Imaginary Inpho

The City of God by Augustine - 19 - Happiness in the City of God

Book Nineteen

Quote

📝 If any man uses this life with a reference to that other which he ardently loves and confidently hopes for, he may well be called even now blessed, though not in reality so much as in hope. But the actual possession of the happiness in this life, without the hope of what is beyond, is but a false happiness and profound misery.

Notes

🔥 Augustine turns to look at what philosophers have said about happiness and the supreme good, and how their views compare with those offered by Christianity.

🔥 There is potentially a huge range of opinions among philosophers about how to live a good life. He gives an analysis of the work of the writer, Varro, who compared all the possibilities and narrowed them down to a few.

🔥 Man is both body and soul, and true happiness must consist of things that help both of those. Virtue is above all other things in contributing to happiness. It is a good unto itself and when combined with other things.

🔥 What distinguishes the city of God is that the supreme good is not ultimately found in this life. And the people of that city live by faith and rely on God, knowing that this life is only temporary. Suffering in life is unavoidable, no matter how wisely you may live. Augustine quotes from the Bible, "The Lord knoweth the thoughts of man that they are vain."

🔥 Philosophers deceive themselves thinking they can find happiness in this life. True happiness is in the hope of the hereafter.

🔥 We need community, too, though we know other people can bring great pain. Not to mention wars between nations who don't understand each other.

🔥 Even with your friends, they can suffer calamity or betrayal. Having people in your life is liable to bring some form of suffering.

🔥 Peace in eternal life is the final good, and everyone wants peace. Even people who make war are ultimately looking for some kind of peace in the end. Wicked men, too, are ultimately looking for peace, only in an unjust and wicked way.

🔥 Peace is a state of harmony and order within the self and between self and others. But the peace we can enjoy in this life is but a taste of peace in eternity.

🔥 It is right and just to punish sin or correct people who are sinning to help bring about peace, Augustine says. Even though the rule of people on earth is only temporary. People of the city of God know their end is not in this world, but are happy to obey the rules here for that greater end.
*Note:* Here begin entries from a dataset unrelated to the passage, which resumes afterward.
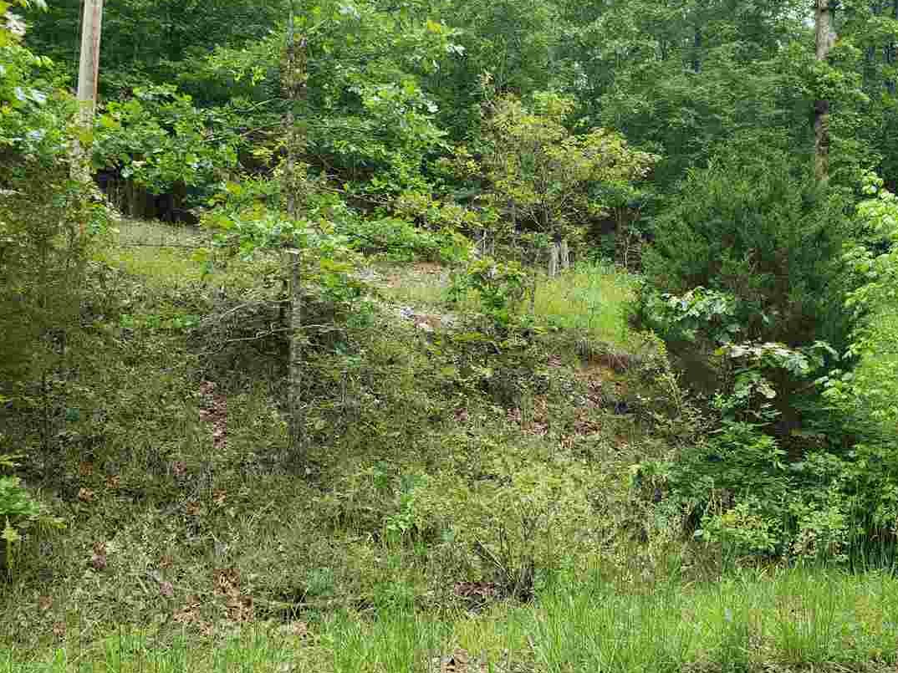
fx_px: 804
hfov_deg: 57.9
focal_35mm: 31
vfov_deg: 45.4
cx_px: 534
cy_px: 368
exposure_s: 1/359
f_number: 2.4
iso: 50
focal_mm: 4.3
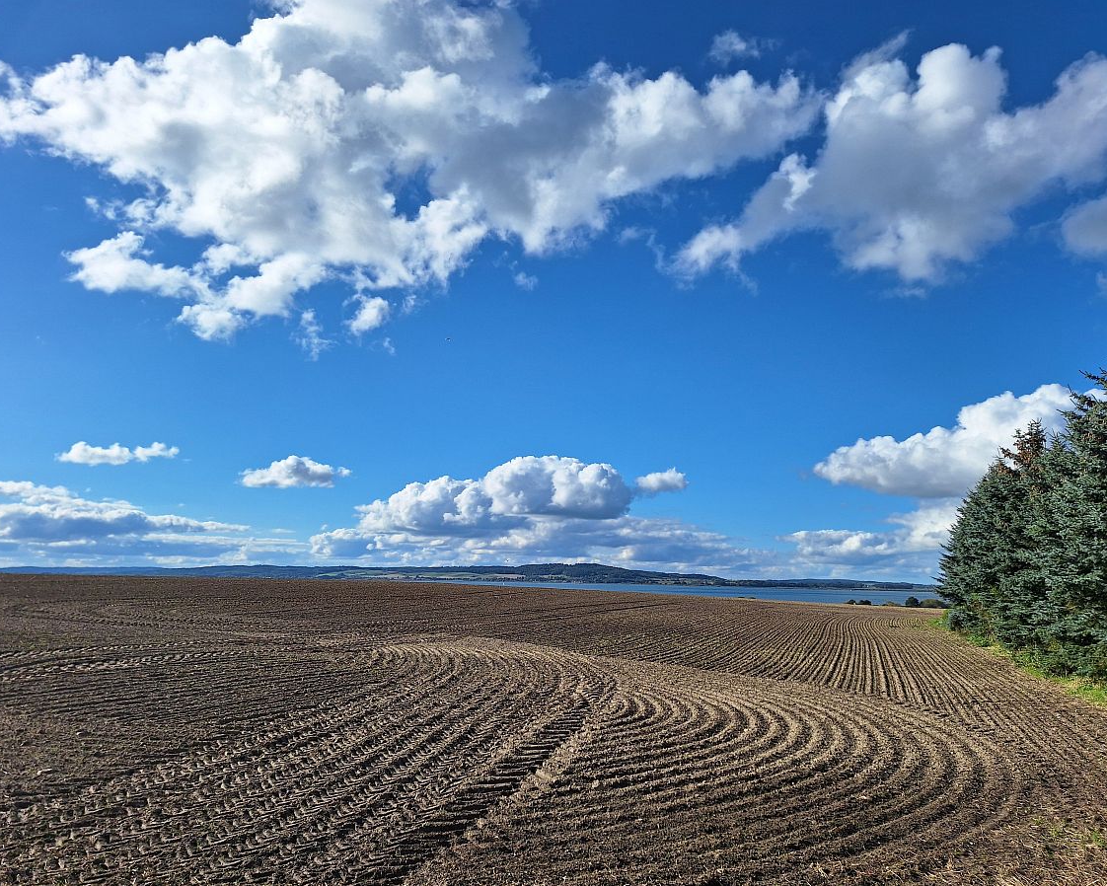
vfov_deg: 58.8
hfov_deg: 70.2
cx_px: 580
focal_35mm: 24
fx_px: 786
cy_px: 443
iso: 40
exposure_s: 1/6135
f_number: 1.8
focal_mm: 5.54
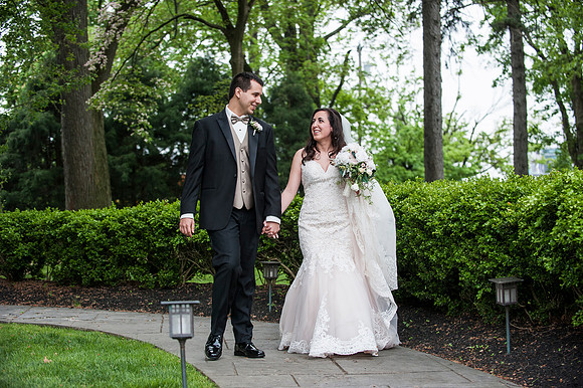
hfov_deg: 28.9
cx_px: 292
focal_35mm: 70
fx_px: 1133
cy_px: 194
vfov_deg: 19.4
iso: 800
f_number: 4
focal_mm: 70
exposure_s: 1/2500
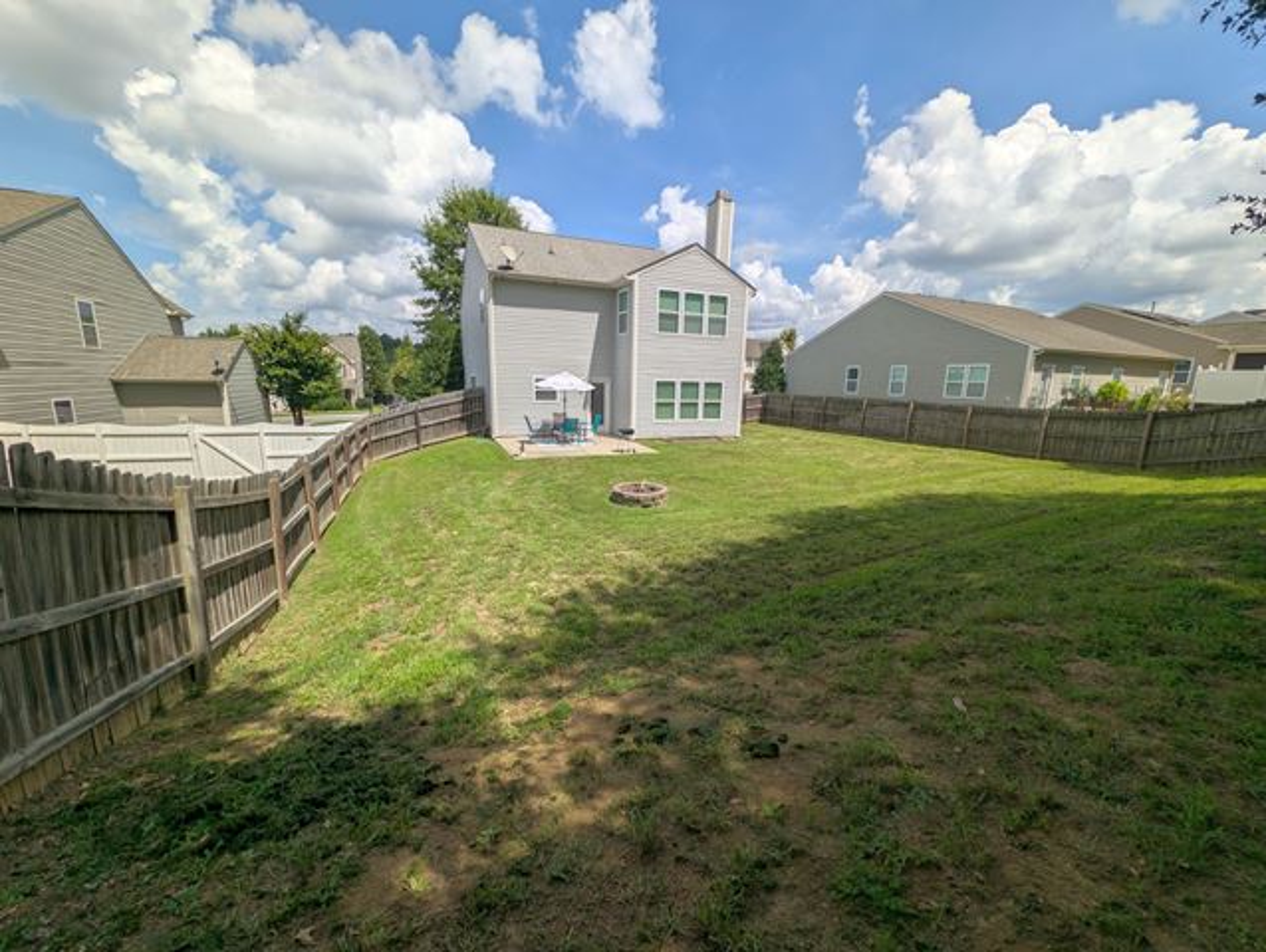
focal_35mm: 12
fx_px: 439
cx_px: 633
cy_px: 476
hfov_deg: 110.5
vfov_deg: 94.6
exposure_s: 1/4255
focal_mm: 2.02
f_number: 1.7
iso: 50
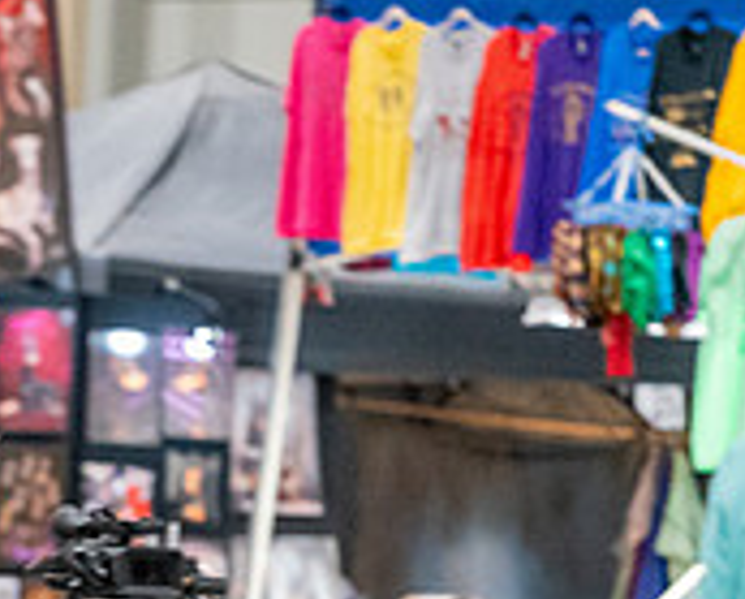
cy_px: 610
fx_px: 13870
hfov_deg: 3.1
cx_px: -185
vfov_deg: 2.5
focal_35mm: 628
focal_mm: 200
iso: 8000
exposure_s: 1/250
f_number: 2.8
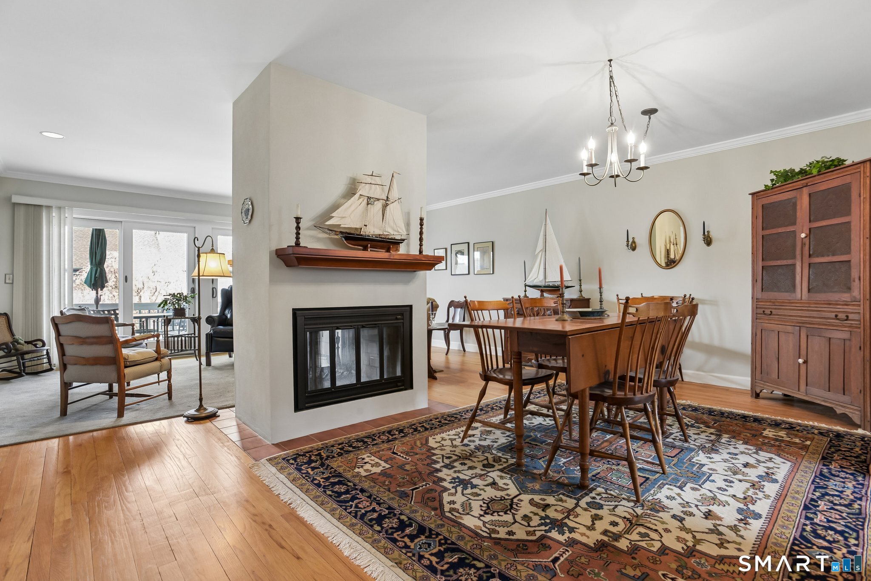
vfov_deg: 70.4
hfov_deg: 93.3
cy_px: 290
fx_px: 411
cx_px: 436
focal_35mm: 17
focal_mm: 17
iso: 400
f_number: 11
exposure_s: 1/6
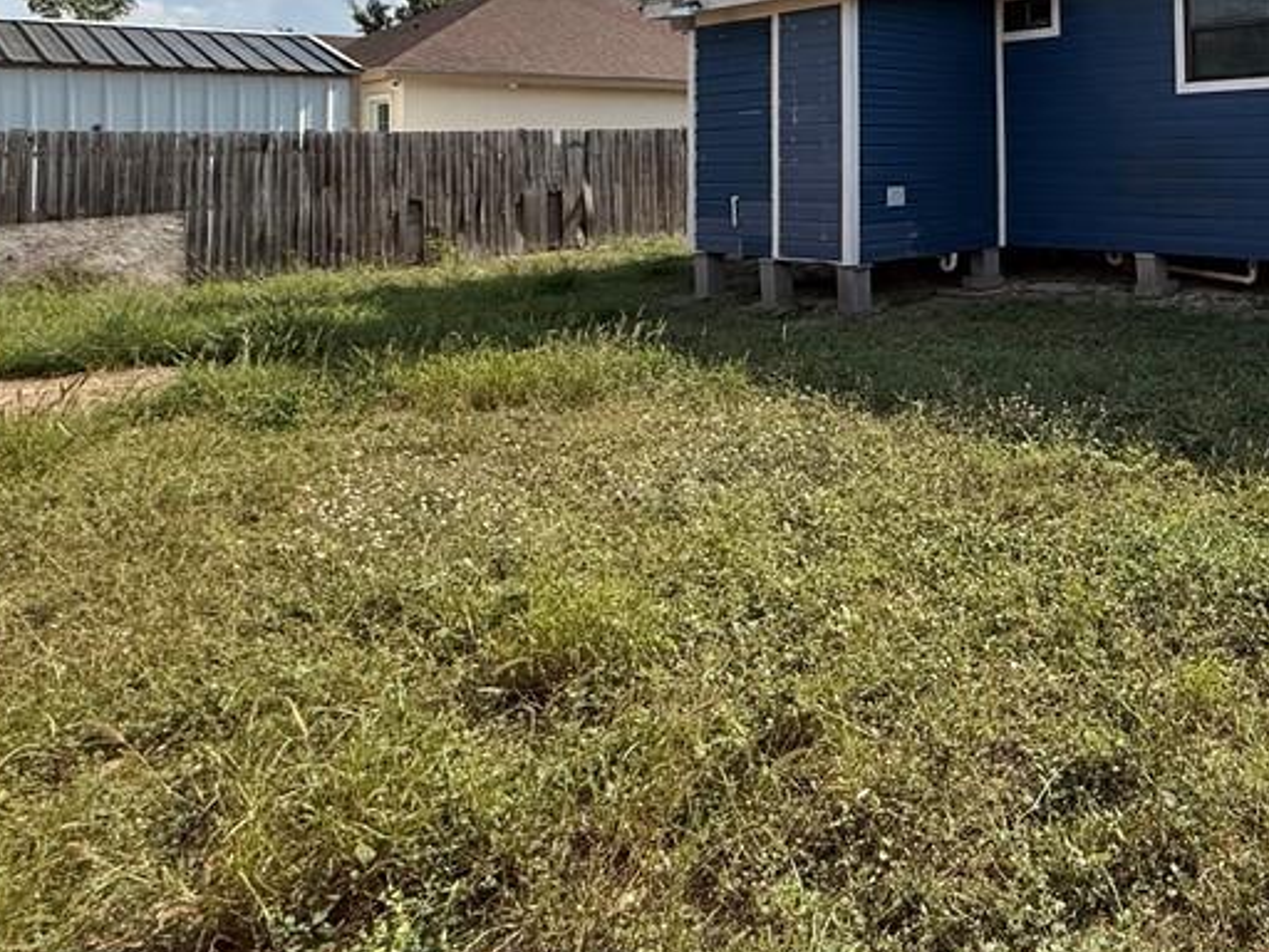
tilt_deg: +2.4
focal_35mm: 28
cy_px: 114
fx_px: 1026
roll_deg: +0.4
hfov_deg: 55.9
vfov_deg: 45.6
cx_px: 1115
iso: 50
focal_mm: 2.22
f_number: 2.2
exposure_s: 1/3125
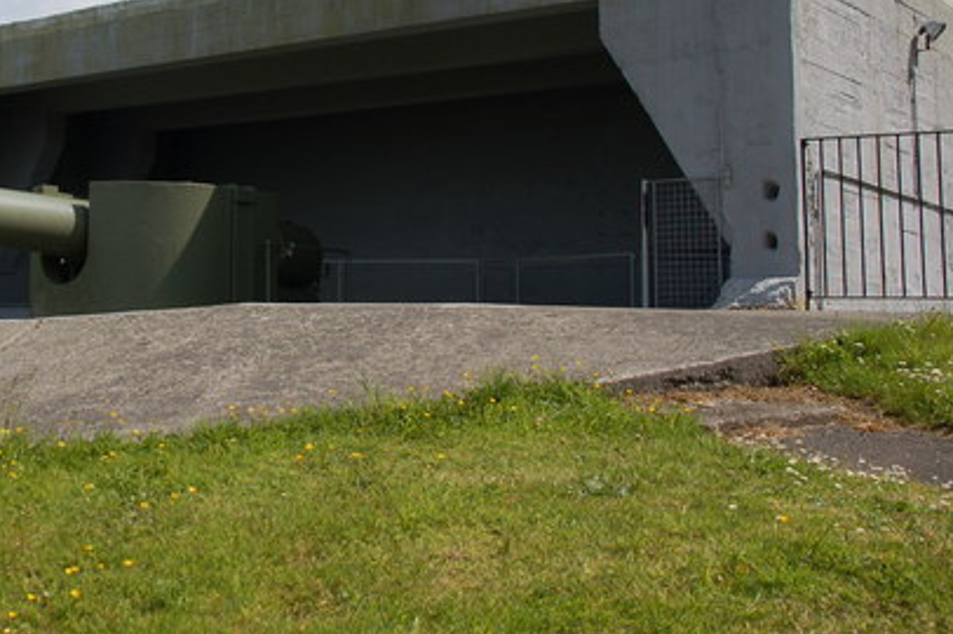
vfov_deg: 25.6
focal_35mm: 52
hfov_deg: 37.0
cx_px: 204
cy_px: 139
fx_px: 1375
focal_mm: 22
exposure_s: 1/500
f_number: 8
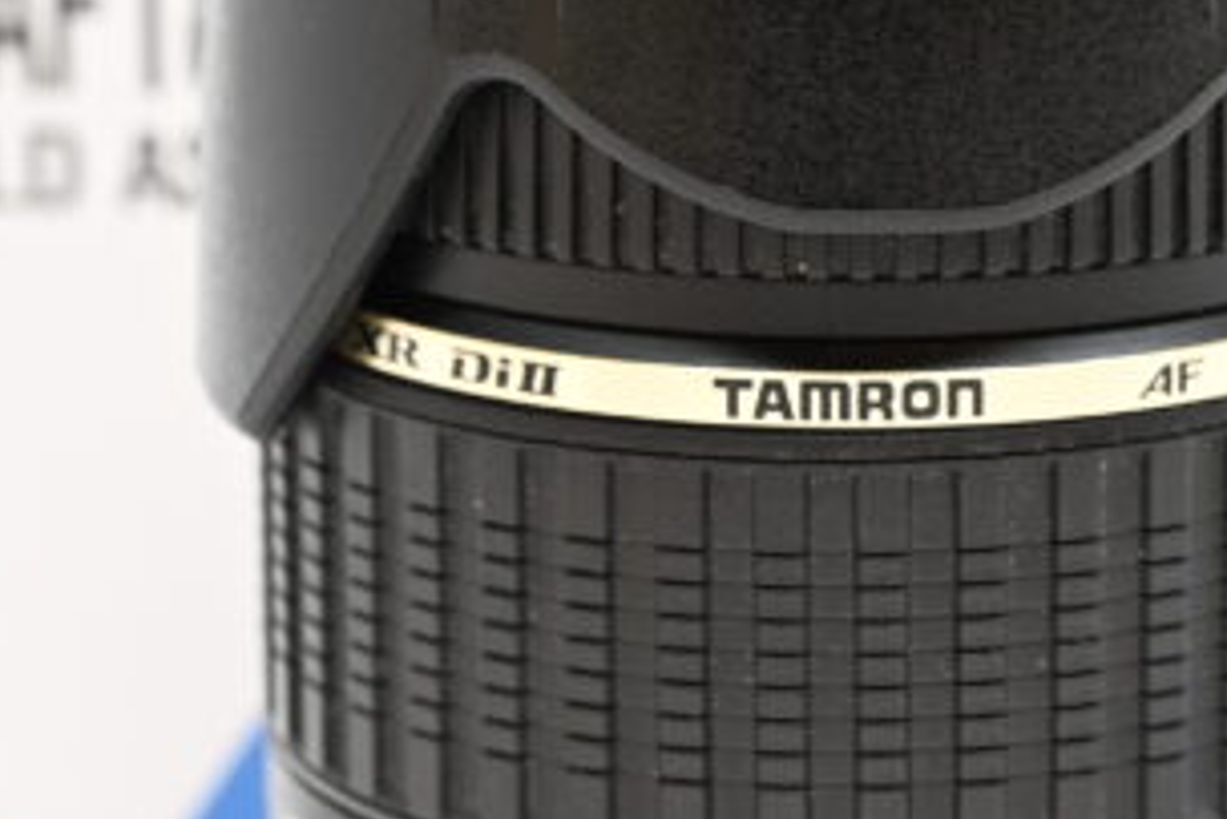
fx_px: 5967
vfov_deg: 7.8
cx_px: 815
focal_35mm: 175
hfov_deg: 11.7
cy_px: 184
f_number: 6.3
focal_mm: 52
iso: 800
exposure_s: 1/100
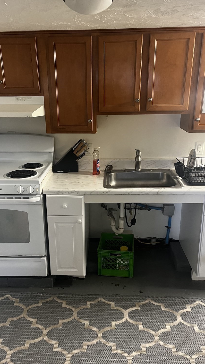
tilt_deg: -19.3
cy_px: 181
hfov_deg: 40.2
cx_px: 95
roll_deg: +1.0
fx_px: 280
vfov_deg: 66.1
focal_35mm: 29
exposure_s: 1/60
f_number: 1.6
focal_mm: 5.1
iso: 400
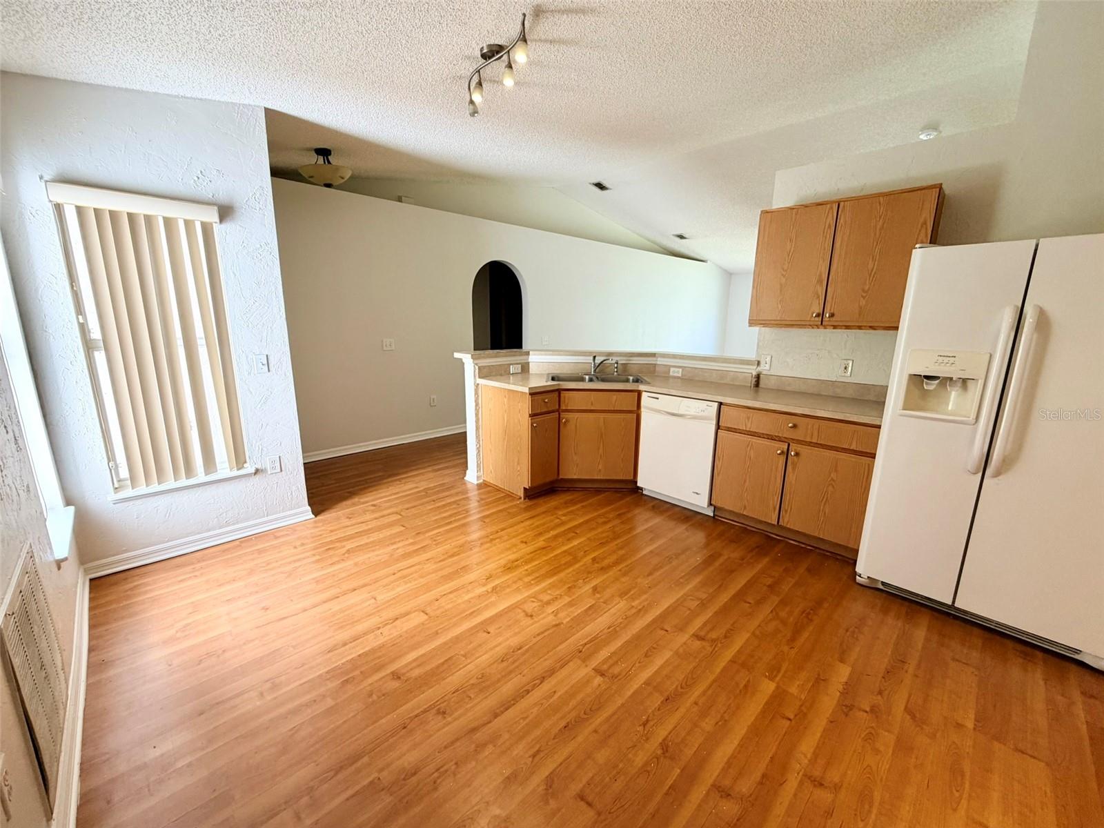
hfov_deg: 102.1
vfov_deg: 85.7
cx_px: 552
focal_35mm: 14
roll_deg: -1.1
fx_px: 446
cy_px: 414
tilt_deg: -11.2
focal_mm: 2.22
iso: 125
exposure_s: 1/121
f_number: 2.2
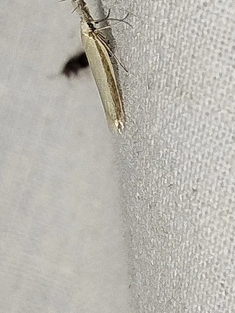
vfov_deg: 11.6
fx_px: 1538
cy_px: 121
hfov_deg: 8.7
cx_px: 104
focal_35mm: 170
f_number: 1.7
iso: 80
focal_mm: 5.31
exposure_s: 1/50
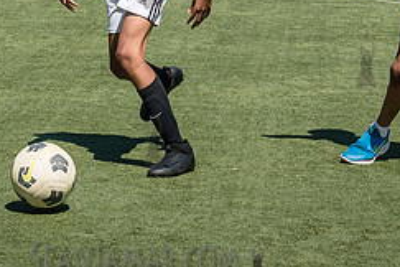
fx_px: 2189
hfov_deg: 10.4
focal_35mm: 197
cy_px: 1
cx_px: 151
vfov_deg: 6.9
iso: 200
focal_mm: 45
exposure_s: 1/1600
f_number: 4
🔥 Our minds are limited, but that doesn't cast doubt on everything we experience in this life. Augustine says, "For if one who trusts his senses is sometimes deceived, he is more wretchedly deceived who fancies he should never trust them." Here he is arguing against the cynics who say we can't have certainty about anything.

🔥 He also addresses some of Cicero's writings about the Republic of Rome, and says that, contrary to Cicero's claims, Rome was not a true republic. Augustine says that only a republic that worships God and serves him can truly be a republic.

🔥 This is what ultimately differentiates the city of God from the city of men. Though both live together in this reality, the people of the city of God are living in a way that is guided by something beyond this life. "For as that gives life to the flesh is not derived from flesh, but is above it, so that which gives blessed life to man is not derived from man, but is something above him."

Reflection

💬 I've been struggling to see how this book fits in with the history book list I'm following, but maybe it fits here the same way that Plato's Republic does. It's not really a book about history, but more about political philosophy and how to understand the state. I don't really know, but it seems like there are some similarities between the two in terms of the questions they're addressing. And they were both written just after a calamitous time. For Plato, it was just after the Peloponnesian Wars. For Augustine, just after the fall of Rome. Plato wrote about justice as a harmony or proper order between the higher and lower classes in his republic. Augustine sees justice as coming from God alone and where our lives are lived in harmony with his rule, which we can understand from the Bible. Bit of a different take, but there you go.